* GIVEN TEXT:
=== Begin Enclosure ===

I. Statement of the Case
This matter is before the Authority on exceptions to an award of Arbitrator Leon B. Applewhaite filed by the Agency under section 7122(a) of the Federal Service Labor-Management Relations Statute (the Statute) and part 2425 of the Authority's Rules and Regulations. The Union filed an opposition to the Agency's exceptions.
The grievant filed a grievance over the Agency's failure to grant her a career-ladder promotion to GS-11. The Arbitrator ruled that the grievant was entitled to have been promoted to GS-11 effective August 31, 1987. In a clarification of his award, he awarded her backpay from that date until the date on which she terminated her employment with the Agency.
We conclude that the Agency's exceptions were untimely filed insofar as they dispute the Arbitrator's original award, and we will dismiss the exceptions to that extent. We conclude that the exceptions were timely filed to the extent that they dispute the clarification of the award to award backpay to the grievant until the date on which she terminated her employment with the Agency. However, we find that the exceptions provide no basis for finding that aspect of the award deficient, and we will deny the exceptions.
II. Background and Arbitrator's Awards
On August 19, 1985, the grievant was appointed to the position of communications management specialist, GS-391, at the GS-7 grade level. The position was in a career ladder with a full-performance level of GS-12. On August 19, 1986, the grievant was granted a career-ladder promotion to GS-9. After she had served 1 year at GS-9, her supervisor made a delayed recommendation that she be granted a career-ladder promotion to GS-11. The recommendation was placed in abeyance pending a classification audit of the grievant's position.

=== End Enclosure ===

* TASK OBJECTIVE:
Please restate the arbitration decision text between "The grievant filed" and "deny the exceptions.", inclusive, and swap "backpay" for "back pay".

* GIVEN INFORMATION:
=== Begin Enclosure ===

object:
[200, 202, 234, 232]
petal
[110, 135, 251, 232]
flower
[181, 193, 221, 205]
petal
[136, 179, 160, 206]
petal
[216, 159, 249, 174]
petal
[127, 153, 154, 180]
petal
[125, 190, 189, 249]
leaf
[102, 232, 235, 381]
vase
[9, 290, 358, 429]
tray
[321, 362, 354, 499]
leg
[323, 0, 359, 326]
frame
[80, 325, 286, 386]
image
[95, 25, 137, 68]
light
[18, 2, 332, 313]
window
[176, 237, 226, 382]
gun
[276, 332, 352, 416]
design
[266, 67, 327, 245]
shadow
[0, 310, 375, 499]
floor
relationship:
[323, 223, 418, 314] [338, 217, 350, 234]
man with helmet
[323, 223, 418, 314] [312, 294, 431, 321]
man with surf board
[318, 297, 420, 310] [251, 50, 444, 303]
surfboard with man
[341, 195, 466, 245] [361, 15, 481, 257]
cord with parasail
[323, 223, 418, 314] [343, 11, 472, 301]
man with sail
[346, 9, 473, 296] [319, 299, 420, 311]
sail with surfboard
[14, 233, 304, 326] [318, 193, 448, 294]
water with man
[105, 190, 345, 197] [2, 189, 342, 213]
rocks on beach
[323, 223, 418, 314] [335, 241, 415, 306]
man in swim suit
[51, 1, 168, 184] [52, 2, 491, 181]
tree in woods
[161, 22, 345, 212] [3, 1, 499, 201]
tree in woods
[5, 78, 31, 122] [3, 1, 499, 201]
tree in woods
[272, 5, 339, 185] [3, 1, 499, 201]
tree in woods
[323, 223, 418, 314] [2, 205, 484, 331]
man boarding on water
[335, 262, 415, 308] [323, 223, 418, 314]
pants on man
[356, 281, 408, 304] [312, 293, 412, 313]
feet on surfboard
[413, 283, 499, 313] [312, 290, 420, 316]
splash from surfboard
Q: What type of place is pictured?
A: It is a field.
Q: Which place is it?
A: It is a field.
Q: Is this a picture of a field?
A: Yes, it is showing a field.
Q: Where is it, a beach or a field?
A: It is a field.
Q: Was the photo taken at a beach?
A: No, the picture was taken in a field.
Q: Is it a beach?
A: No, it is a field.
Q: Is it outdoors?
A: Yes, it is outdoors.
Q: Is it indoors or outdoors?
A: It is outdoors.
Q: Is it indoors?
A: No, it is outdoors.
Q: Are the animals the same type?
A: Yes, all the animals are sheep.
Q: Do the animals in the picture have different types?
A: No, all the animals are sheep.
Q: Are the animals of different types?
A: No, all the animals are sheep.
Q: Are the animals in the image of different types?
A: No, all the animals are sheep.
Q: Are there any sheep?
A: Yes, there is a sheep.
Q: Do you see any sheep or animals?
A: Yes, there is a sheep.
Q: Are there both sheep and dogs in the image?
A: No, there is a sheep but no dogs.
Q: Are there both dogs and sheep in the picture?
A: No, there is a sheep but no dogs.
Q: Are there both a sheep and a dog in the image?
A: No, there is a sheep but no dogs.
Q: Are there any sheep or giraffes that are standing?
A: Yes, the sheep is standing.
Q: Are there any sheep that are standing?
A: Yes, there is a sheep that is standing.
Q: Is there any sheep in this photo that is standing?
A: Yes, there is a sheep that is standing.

=== End Enclosure ===

* TASK RESULT:
The grievant filed a grievance over the Agency's failure to grant her a career-ladder promotion to GS-11. The Arbitrator ruled that the grievant was entitled to have been promoted to GS-11 effective August 31, 1987. In a clarification of his award, he awarded her back pay from that date until the date on which she terminated her employment with the Agency.
We conclude that the Agency's exceptions were untimely filed insofar as they dispute the Arbitrator's original award, and we will dismiss the exceptions to that extent. We conclude that the exceptions were timely filed to the extent that they dispute the clarification of the award to award back pay to the grievant until the date on which she terminated her employment with the Agency. However, we find that the exceptions provide no basis for finding that aspect of the award deficient, and we will deny the exceptions.